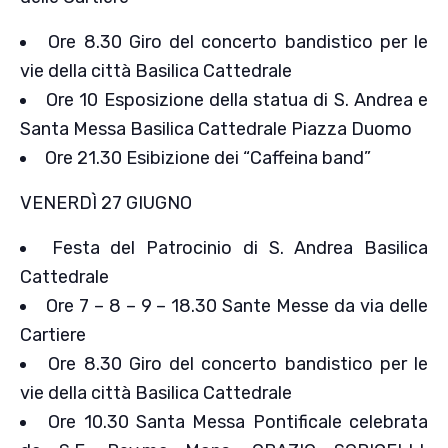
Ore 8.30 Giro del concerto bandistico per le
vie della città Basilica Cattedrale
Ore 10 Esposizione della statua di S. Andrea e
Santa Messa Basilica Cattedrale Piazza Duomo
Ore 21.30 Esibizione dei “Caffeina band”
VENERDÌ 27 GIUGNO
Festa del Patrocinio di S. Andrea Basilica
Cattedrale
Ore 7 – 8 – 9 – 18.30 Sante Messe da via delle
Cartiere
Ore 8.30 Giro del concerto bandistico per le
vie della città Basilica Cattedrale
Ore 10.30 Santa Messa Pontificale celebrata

++++++++++++++++++++

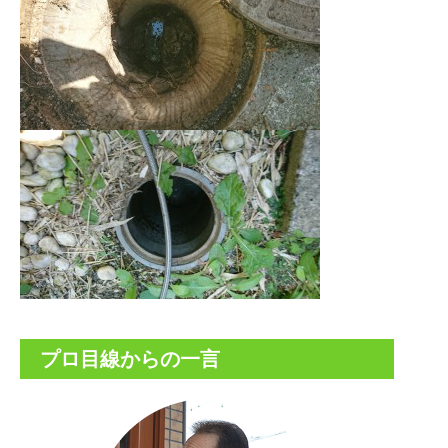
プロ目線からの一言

++++++++++++++++++++

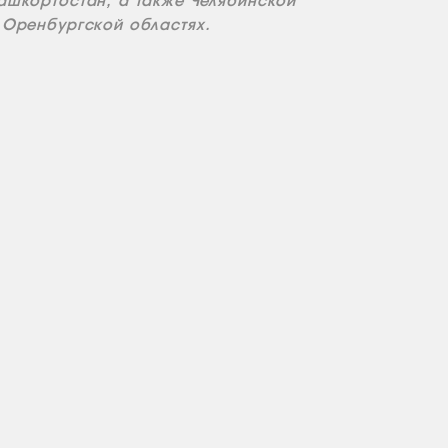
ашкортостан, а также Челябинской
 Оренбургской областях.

++++++++++++++++++++

Description of the task - Read the lines above. Gather those in which the string "Cattedrale" is found.

Task output -
vie della città Basilica Cattedrale
Santa Messa Basilica Cattedrale Piazza Duomo
Cattedrale
vie della città Basilica Cattedrale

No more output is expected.